Anil Dash über den Einfluss von Git: Forking is a Future

Leider findet in der E-Learning-Welt Git (und die anderen verteilten Versionskontrollsystemen) noch keine große Beachtung. Dabei hat die Existenz von Git eine ganz neue Dynamik in die Weiterentwicklung von Informationen, Software und Projekten gebracht. Anil Dash beschreibt es so:

… in just a few short years, changed the social dynamic around forking, turning the idea of multiple versions of a work from a cultural weakness into a cultural strength.
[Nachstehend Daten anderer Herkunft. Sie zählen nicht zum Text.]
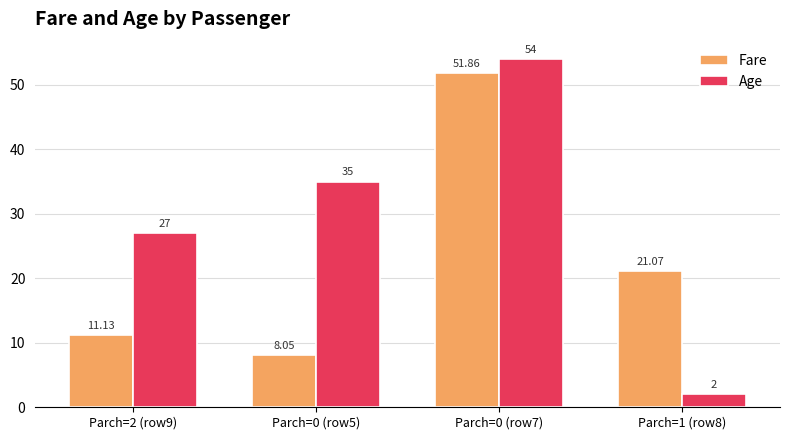

What is the sum of all Fare values?

92.1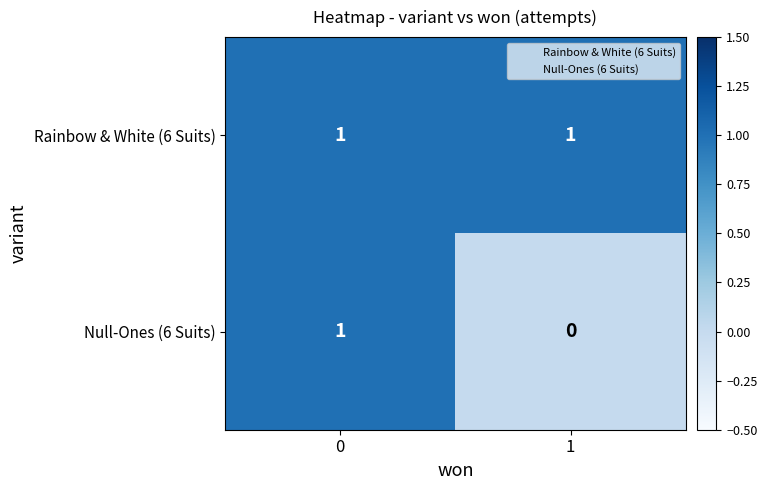

List the labels in order of Null-Ones (6 Suits) value, largest first.

0, 1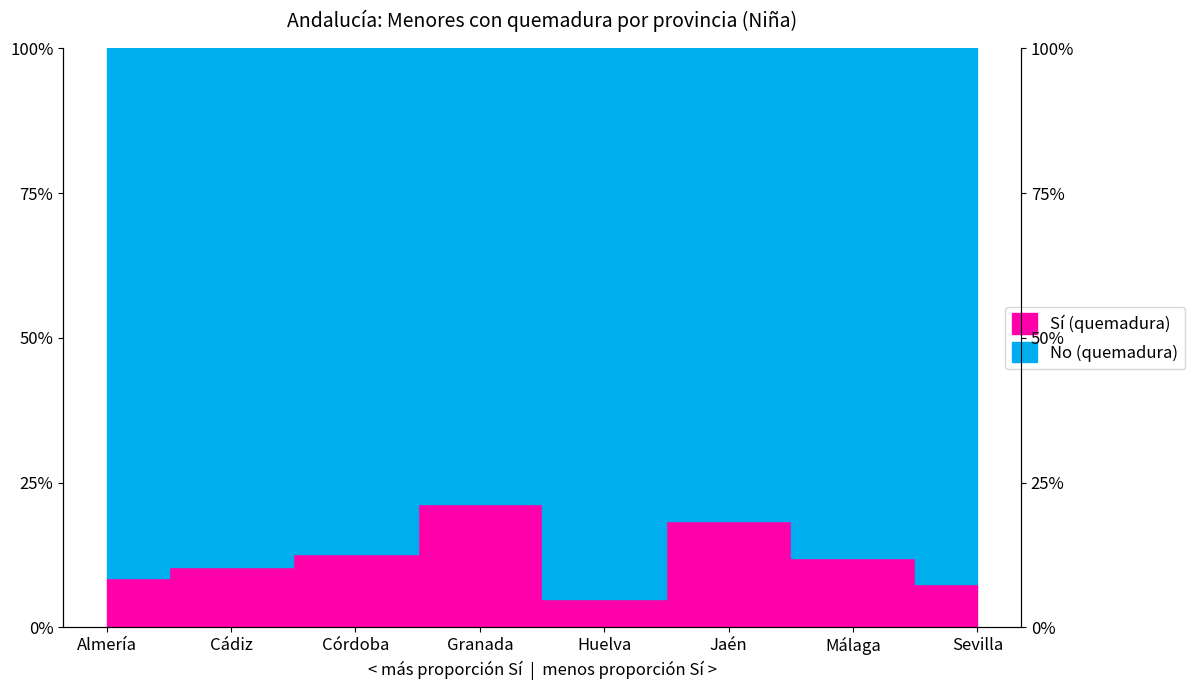

Rank the categories by value from lowest to highest.

Huelva, Sevilla, Almería, Cádiz, Málaga, Córdoba, Jaén, Granada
Wenn man kein Software-Enwtickler ist, fragt man sich im ersten Moment, was man mit so einem verteilten Source Code Managementsystem (aka Versionskontrollsystem) denn zu schaffen hat. Aber die Idee hinter Git beschränkt sich nicht auf Softwareentwicklung sondern steht ganz generell dafür, wie man Informationen, Werke und eben auch Software sehr effizient adaptieren, verändern, weiterentwickeln kann, und zwar mit eine unbegrenzen Zahl an Beitragenden. Die Wikipedia-Idee auf Git übertragen bedeutet, dass man sich mit einem Klick eine Kopie erstellen, diese Kopie verändern und diese Veränderungen wieder in die Wikipedia zurückspielen kann. Als Graphen dargstellt kann es dann so aussehen:

Screenshot Forks auf GitHub.com

Das ist ein Ausschnitt der Bearbeitungen des Buches Pro Git auf GitHub (GitHub ist ein Hostingdienst, der die Verwaltung von Git-basierten Projekten übernimmt). Die Idee bei einem Wiki ist, dass man dokumentenorientiert von einer aktuellen Wikiseite ausgeht. Mit Git kann man dagegen parallel beliebig viele andere Versionen einer Seite pflegen, beobachten und adaptieren. Wenn einem eine Seite nicht gefällt, erstellt man seine eigene Version davon. Anderen, denen diese Version gefällt, übernehmen diese dann mit einem weiteren Klick.

Das klingt komplizierter als es tatsächlich ist. Anil Dash' Blogbeitrag Forking is a Feature liefert einen wertvollen Beitrag zum Verständnis dieses neuen Git-Ansatzes in der Informationsverarbeitung und Online-Zusammenarbeit.